*Job item:* Quote every line of text in the items below word for word, leaving the pictures out of your answer.

*Stored data entries:*
━━━━━━━━
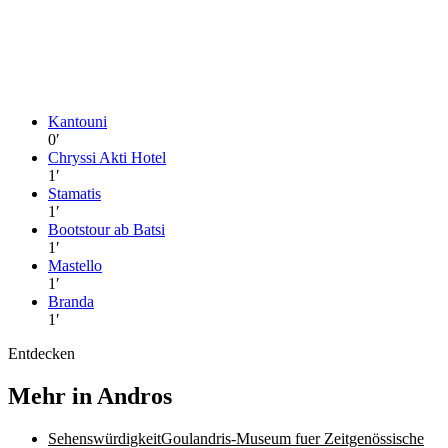
Kantouni
0
′
Chryssi Akti Hotel
1
′
Stamatis
1
′
Bootstour ab Batsi
1
′
Mastello
1
′
Branda
1
′
Entdecken
Mehr in Andros
Sehenswürdigkeit
Goulandris-Museum fuer Zeitgenössische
━━━━━━━━
*Written reply:*
Kantouni
0
′
Chryssi Akti Hotel
1
′
Stamatis
1
′
Bootstour ab Batsi
1
′
Mastello
1
′
Branda
1
′
Entdecken
Mehr in Andros
Sehenswürdigkeit
Goulandris-Museum fuer Zeitgenössische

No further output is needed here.